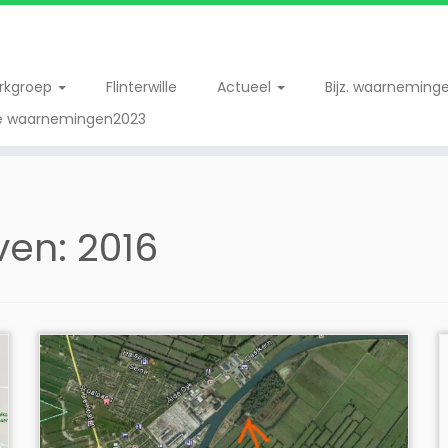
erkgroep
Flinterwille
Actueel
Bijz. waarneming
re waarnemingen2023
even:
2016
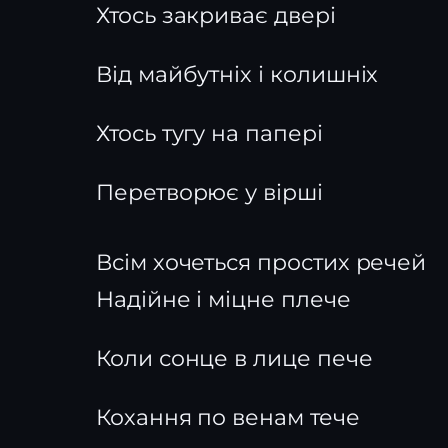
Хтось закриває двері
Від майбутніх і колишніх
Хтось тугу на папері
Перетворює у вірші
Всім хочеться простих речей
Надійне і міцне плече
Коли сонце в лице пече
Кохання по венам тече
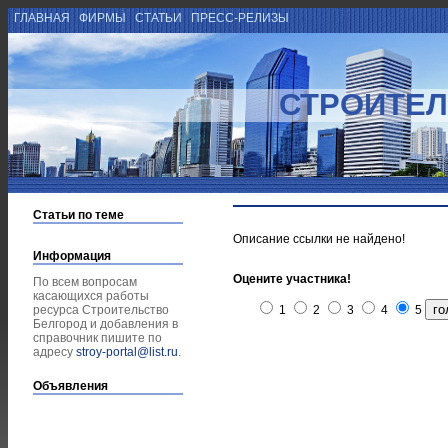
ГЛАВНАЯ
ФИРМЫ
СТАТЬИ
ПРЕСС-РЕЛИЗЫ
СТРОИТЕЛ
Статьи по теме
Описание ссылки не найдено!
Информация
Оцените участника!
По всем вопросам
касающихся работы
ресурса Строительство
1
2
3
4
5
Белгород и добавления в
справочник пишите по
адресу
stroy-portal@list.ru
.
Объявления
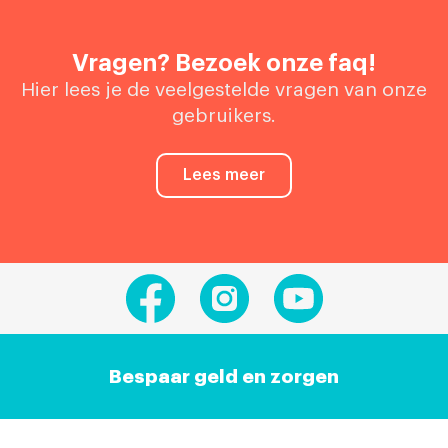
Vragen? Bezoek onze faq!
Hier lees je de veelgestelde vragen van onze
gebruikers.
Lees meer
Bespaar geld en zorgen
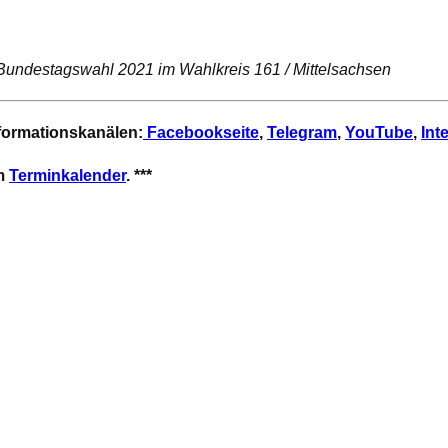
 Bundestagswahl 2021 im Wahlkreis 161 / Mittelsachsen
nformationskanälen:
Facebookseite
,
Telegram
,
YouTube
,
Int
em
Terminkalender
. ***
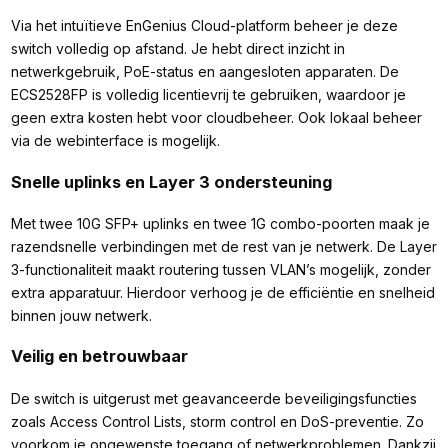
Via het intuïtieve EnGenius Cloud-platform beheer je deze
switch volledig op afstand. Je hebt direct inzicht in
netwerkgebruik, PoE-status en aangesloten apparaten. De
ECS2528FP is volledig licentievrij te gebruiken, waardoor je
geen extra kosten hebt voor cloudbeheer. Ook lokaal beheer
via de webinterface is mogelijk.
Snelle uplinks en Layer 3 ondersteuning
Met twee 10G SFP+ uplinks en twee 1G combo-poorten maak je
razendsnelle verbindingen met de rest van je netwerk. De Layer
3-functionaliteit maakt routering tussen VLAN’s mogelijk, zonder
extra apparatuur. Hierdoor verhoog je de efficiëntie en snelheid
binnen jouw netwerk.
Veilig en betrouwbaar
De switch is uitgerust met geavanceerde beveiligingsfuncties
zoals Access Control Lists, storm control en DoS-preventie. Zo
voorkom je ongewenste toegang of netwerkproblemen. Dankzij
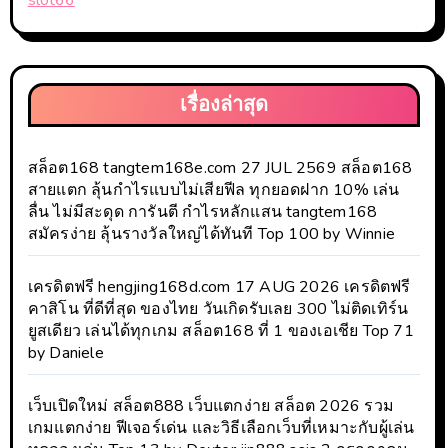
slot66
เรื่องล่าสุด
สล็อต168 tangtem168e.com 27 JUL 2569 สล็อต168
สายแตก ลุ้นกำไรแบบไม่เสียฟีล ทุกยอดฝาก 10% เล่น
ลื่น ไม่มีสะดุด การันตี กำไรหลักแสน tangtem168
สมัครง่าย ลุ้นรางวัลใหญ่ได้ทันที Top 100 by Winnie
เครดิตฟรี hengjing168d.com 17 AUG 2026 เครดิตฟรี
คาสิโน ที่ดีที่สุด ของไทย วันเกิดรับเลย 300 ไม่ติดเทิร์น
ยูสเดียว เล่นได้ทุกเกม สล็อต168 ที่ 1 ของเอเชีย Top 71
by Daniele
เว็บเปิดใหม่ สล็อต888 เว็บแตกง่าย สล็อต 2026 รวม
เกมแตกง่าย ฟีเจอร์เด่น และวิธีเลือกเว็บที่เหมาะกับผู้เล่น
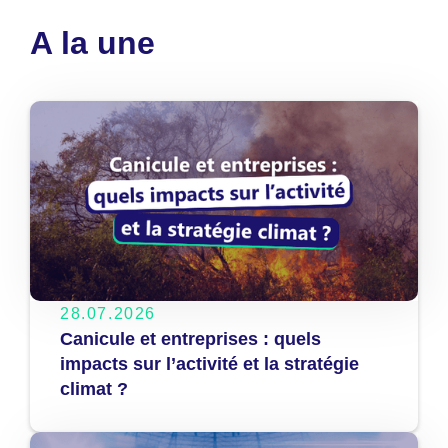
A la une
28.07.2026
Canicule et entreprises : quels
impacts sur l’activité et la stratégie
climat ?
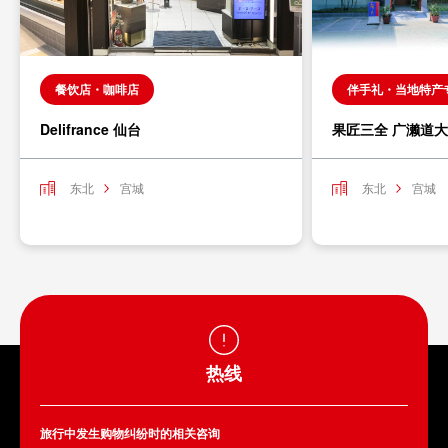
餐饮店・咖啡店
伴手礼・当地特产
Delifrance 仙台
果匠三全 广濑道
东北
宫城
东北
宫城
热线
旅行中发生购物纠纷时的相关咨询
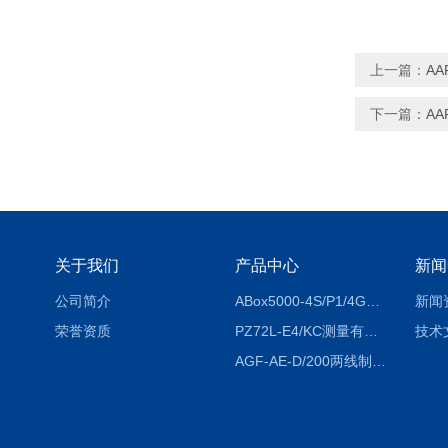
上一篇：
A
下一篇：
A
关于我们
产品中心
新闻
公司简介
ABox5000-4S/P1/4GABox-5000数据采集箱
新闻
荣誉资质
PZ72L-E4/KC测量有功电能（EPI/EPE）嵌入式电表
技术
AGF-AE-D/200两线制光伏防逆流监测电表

________________________________________

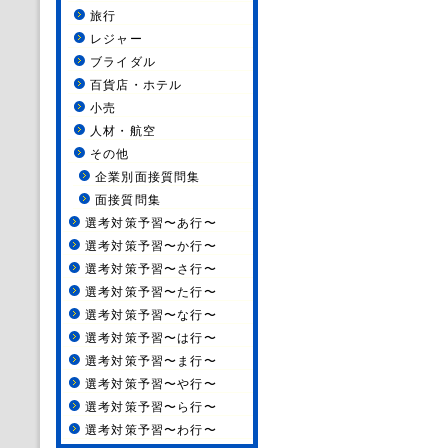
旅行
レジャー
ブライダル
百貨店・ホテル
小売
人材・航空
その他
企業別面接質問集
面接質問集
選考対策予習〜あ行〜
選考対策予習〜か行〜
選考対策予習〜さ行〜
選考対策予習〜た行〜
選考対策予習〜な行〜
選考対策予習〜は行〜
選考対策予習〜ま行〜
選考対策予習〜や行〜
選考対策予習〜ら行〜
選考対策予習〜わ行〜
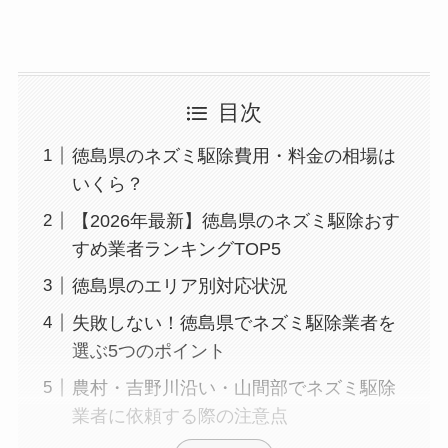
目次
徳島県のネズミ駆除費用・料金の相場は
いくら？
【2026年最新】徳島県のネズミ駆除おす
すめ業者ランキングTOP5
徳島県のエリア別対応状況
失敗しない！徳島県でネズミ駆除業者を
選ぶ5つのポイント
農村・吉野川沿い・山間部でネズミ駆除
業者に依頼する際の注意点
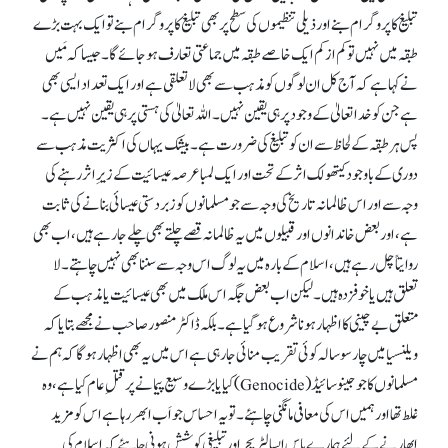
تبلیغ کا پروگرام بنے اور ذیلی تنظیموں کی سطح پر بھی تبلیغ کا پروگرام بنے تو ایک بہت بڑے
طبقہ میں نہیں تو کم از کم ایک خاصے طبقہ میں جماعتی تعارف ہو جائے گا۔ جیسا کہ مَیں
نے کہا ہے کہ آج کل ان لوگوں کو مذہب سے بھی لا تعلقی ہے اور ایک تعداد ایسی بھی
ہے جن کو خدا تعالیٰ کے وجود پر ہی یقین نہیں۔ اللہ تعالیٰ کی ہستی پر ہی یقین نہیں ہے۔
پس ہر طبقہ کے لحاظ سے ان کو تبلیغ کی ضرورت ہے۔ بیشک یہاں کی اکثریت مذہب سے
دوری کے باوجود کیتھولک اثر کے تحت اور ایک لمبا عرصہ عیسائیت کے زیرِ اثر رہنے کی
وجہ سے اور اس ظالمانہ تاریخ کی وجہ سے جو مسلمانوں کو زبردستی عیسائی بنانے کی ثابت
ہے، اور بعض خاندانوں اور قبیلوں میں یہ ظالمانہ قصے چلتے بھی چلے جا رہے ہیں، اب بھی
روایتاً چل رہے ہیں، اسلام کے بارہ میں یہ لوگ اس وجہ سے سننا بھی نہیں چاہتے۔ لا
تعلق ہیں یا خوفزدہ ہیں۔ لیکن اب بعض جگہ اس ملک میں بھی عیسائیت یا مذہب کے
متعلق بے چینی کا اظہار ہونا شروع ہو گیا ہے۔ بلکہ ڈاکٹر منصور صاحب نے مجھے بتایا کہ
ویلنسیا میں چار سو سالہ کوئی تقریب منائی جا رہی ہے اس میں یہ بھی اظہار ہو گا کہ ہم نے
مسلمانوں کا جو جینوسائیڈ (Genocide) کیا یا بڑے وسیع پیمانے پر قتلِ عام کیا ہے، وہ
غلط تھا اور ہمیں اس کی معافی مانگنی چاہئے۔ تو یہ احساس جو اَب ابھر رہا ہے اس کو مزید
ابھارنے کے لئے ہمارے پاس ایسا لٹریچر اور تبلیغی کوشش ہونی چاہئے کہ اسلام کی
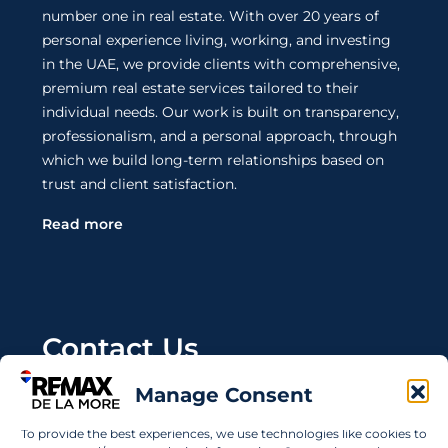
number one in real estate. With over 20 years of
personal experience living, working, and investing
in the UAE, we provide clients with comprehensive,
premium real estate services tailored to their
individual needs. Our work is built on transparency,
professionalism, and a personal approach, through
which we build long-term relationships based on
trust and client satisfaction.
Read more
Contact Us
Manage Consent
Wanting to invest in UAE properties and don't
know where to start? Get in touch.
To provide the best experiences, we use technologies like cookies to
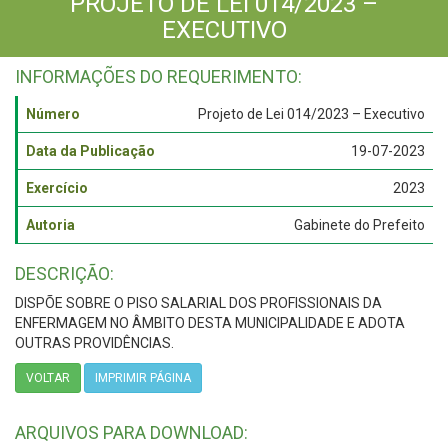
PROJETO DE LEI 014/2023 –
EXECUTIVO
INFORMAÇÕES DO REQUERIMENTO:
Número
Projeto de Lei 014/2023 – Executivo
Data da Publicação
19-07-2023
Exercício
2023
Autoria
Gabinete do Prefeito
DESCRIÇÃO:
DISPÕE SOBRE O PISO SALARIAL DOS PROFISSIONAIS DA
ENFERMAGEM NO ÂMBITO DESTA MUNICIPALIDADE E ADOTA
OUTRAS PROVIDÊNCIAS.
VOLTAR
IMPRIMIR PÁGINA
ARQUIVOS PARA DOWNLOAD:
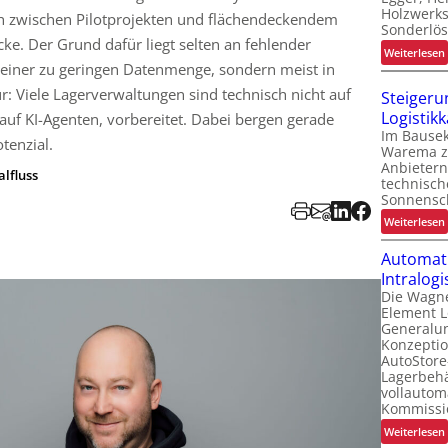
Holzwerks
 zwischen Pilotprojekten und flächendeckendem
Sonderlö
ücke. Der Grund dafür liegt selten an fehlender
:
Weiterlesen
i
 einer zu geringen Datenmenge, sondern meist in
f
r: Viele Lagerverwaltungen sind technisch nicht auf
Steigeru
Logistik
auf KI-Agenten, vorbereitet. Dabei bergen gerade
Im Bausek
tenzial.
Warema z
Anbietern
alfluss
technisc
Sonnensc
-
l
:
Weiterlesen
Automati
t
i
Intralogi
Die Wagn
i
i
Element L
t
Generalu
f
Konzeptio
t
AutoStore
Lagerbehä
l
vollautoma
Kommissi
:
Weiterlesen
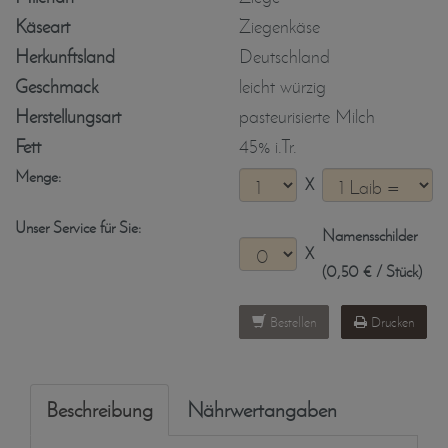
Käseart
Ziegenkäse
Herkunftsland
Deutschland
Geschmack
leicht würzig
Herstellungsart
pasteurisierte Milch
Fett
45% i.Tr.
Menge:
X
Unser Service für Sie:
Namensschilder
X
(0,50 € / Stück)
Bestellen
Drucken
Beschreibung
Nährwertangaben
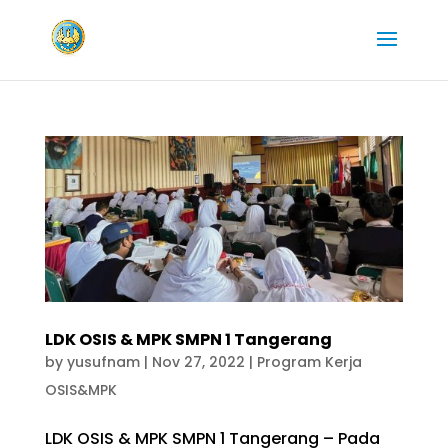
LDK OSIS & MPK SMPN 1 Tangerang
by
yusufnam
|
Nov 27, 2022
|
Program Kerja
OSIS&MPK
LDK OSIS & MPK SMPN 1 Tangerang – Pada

________________________________________

(What you should do)
Copy out the lines in the records above that start with the one containing "number one in" and end with the one containing "To provide the", including both of those lines.

(Answer space)
number one in real estate. With over 20 years of
personal experience living, working, and investing
in the UAE, we provide clients with comprehensive,
premium real estate services tailored to their
individual needs. Our work is built on transparency,
professionalism, and a personal approach, through
which we build long-term relationships based on
trust and client satisfaction.
Read more
Contact Us
Manage Consent
Wanting to invest in UAE properties and don't
know where to start? Get in touch.
To provide the best experiences, we use technologies like cookies to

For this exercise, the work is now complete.